I have it set up so that I can open the .TXT file containing the To Do list in my notepad - I use
EditPad Lite as the notepad.
The file is ToDo.txt in
My Documents folder.
I can open the file by right-clicking on the ToDo text on the desktop, or, if I hover the mouse over the text, a balloon pops up at that point telling me to [press "Shift+Ctrl+N" to edit ToDo list].
All this and the desktop objects in the foreground are managed through
Samurize. That includes:
- the analogue clock, which is built up using 5 or so objects, one of which is the moving seconds hand.
- the red CPU and HDD temperature readouts taken from Speedfan (they are blurry because I converted the .PNG screenshot to .JPG format at 50%, so some of the colour has been lost).

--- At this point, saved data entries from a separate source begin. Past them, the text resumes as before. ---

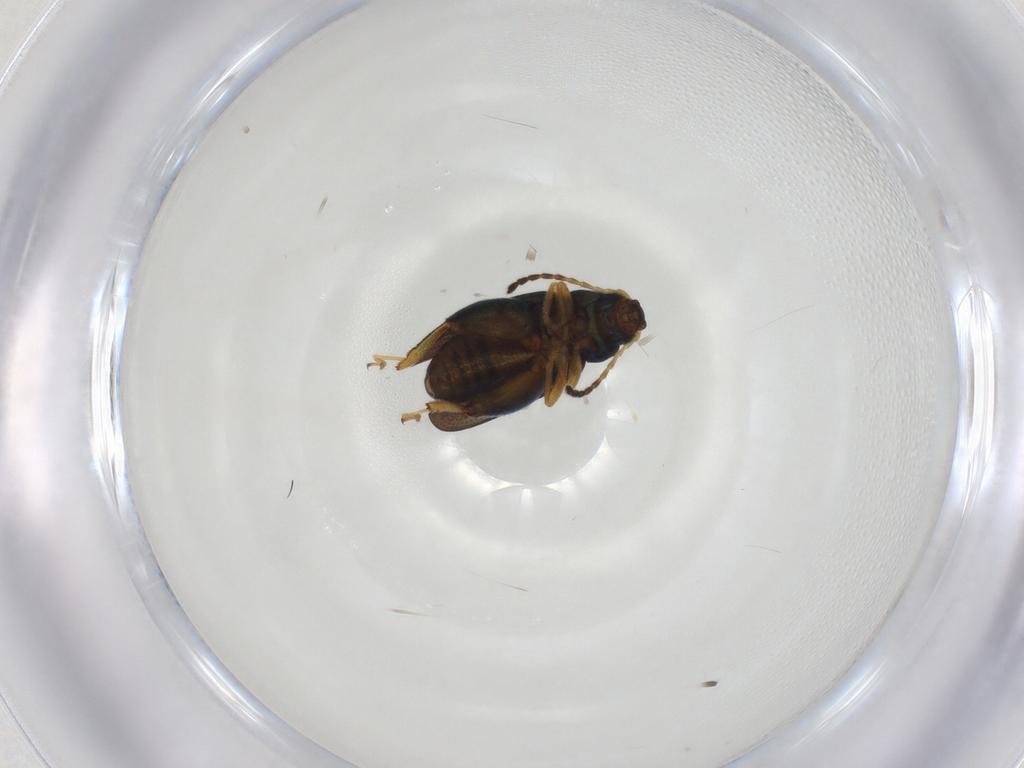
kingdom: Animalia
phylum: Arthropoda
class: Insecta
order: Coleoptera
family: Chrysomelidae
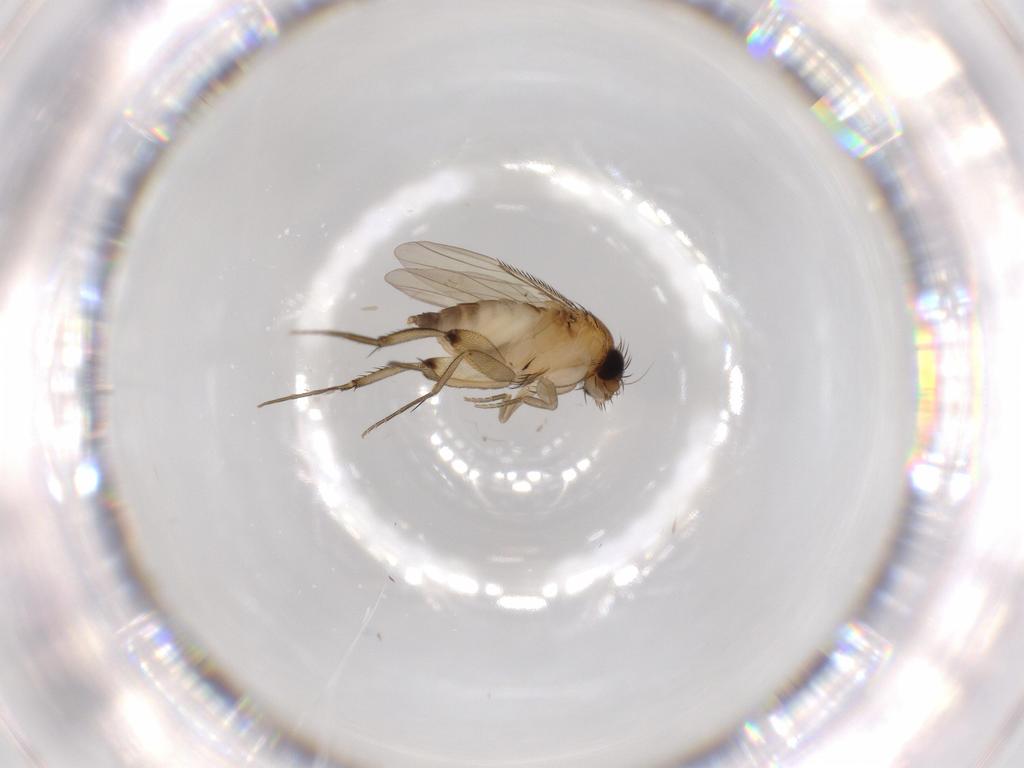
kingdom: Animalia
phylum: Arthropoda
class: Insecta
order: Diptera
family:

- the battery meter. (Some of the colour has been lost there too.)
- the calender date/time.
- the IP address.
- the blurry Samurize desktop actions (which tells you on mouse hover what actions you can take and the AHK hotkey combos to do so - basically dynamically reload the Samurize configuration file, or edit the file before reloading it).
The above seem to form a single consolidated object on the desktop - you can drag it around if you want.
There are some other objects - 2 x rolled-up sticky notes (from
Stickies), the open ToDo.txt file in EditPad Lite, and the Win7 desktop widgets in the background on the RHS of the desktop.
I originally tried out
Rainmeter, but settled on using
Samurize for this as it seemed by far the more powerful of the two. Though
Rainmeter is fairly simple to use, and
Samurize isn't (IMO), you can make your desktop stand on its head once you begin to understand how to configure
Samurize, and it's not a resource hog either.
I didn't think
Samurize (which is quite an old application) would run on Win7, but I was wrong. It runs very well, but I have a glitch that I am trying to fix at the moment - the Taskbar won't always stay in the foreground, though the Start Menu always does. I am unsure what is causing that. It could be my wallpaper changer which changes every 1 minute.
EDIT: 2011-11-17 0945hrsI am currently trying to see if I can incorporate the ToDo list from
Stickies on the desktop, instead of the .TXT file. However, I suspect that I have probably got the best lowest common denominator in the shape of the .TXT file. You can't get much simpler than that.